» **ACTIVITY**:
Treat the line with "If we use Euler's" as the starting point. Write it out and every line after it through the end of the listing below, exactly.

» **THE INPUT**:
+ + + + + + +
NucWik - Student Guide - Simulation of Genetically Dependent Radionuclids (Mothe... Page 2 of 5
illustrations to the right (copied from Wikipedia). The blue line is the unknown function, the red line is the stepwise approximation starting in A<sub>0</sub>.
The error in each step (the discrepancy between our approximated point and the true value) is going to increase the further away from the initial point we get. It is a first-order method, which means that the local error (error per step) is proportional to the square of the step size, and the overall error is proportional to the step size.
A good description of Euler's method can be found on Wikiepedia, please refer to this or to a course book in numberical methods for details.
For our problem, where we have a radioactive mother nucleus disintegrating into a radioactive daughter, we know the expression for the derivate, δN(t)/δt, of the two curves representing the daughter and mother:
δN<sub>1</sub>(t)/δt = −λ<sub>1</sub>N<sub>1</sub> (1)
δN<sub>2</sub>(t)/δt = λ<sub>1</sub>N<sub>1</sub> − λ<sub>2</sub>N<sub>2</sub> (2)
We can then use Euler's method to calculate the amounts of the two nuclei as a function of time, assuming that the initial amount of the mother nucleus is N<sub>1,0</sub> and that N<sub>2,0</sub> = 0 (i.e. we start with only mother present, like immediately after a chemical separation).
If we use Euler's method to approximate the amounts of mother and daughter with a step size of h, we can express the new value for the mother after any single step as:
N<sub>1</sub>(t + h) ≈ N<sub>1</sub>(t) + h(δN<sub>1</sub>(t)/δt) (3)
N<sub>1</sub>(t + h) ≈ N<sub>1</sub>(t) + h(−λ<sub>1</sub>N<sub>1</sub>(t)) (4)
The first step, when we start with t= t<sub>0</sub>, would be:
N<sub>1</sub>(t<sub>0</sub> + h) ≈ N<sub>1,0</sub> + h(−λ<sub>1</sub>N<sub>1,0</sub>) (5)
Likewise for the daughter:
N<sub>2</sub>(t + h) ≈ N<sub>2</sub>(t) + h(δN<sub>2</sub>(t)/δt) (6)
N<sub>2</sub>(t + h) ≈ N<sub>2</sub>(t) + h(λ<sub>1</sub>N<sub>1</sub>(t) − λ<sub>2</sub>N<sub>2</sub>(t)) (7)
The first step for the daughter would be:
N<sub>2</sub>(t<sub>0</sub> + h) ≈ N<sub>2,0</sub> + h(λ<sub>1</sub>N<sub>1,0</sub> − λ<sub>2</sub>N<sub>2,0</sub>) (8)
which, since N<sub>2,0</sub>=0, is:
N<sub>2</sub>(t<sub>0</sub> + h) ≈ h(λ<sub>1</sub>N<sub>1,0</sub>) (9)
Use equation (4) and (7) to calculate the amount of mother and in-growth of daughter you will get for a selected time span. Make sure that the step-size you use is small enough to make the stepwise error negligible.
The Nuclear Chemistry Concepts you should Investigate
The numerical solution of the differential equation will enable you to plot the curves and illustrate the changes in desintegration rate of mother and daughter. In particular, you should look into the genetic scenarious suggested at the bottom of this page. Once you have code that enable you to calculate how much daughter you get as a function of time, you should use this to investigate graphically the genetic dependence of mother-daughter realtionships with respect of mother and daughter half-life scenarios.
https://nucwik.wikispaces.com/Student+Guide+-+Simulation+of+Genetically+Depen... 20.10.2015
+ + + + + + +
» **FINISHED TASK**:
If we use Euler's method to approximate the amounts of mother and daughter with a step size of h, we can express the new value for the mother after any single step as:
N<sub>1</sub>(t + h) ≈ N<sub>1</sub>(t) + h(δN<sub>1</sub>(t)/δt) (3)
N<sub>1</sub>(t + h) ≈ N<sub>1</sub>(t) + h(−λ<sub>1</sub>N<sub>1</sub>(t)) (4)
The first step, when we start with t= t<sub>0</sub>, would be:
N<sub>1</sub>(t<sub>0</sub> + h) ≈ N<sub>1,0</sub> + h(−λ<sub>1</sub>N<sub>1,0</sub>) (5)
Likewise for the daughter:
N<sub>2</sub>(t + h) ≈ N<sub>2</sub>(t) + h(δN<sub>2</sub>(t)/δt) (6)
N<sub>2</sub>(t + h) ≈ N<sub>2</sub>(t) + h(λ<sub>1</sub>N<sub>1</sub>(t) − λ<sub>2</sub>N<sub>2</sub>(t)) (7)
The first step for the daughter would be:
N<sub>2</sub>(t<sub>0</sub> + h) ≈ N<sub>2,0</sub> + h(λ<sub>1</sub>N<sub>1,0</sub> − λ<sub>2</sub>N<sub>2,0</sub>) (8)
which, since N<sub>2,0</sub>=0, is:
N<sub>2</sub>(t<sub>0</sub> + h) ≈ h(λ<sub>1</sub>N<sub>1,0</sub>) (9)
Use equation (4) and (7) to calculate the amount of mother and in-growth of daughter you will get for a selected time span. Make sure that the step-size you use is small enough to make the stepwise error negligible.
The Nuclear Chemistry Concepts you should Investigate
The numerical solution of the differential equation will enable you to plot the curves and illustrate the changes in desintegration rate of mother and daughter. In particular, you should look into the genetic scenarious suggested at the bottom of this page. Once you have code that enable you to calculate how much daughter you get as a function of time, you should use this to investigate graphically the genetic dependence of mother-daughter realtionships with respect of mother and daughter half-life scenarios.
https://nucwik.wikispaces.com/Student+Guide+-+Simulation+of+Genetically+Depen... 20.10.2015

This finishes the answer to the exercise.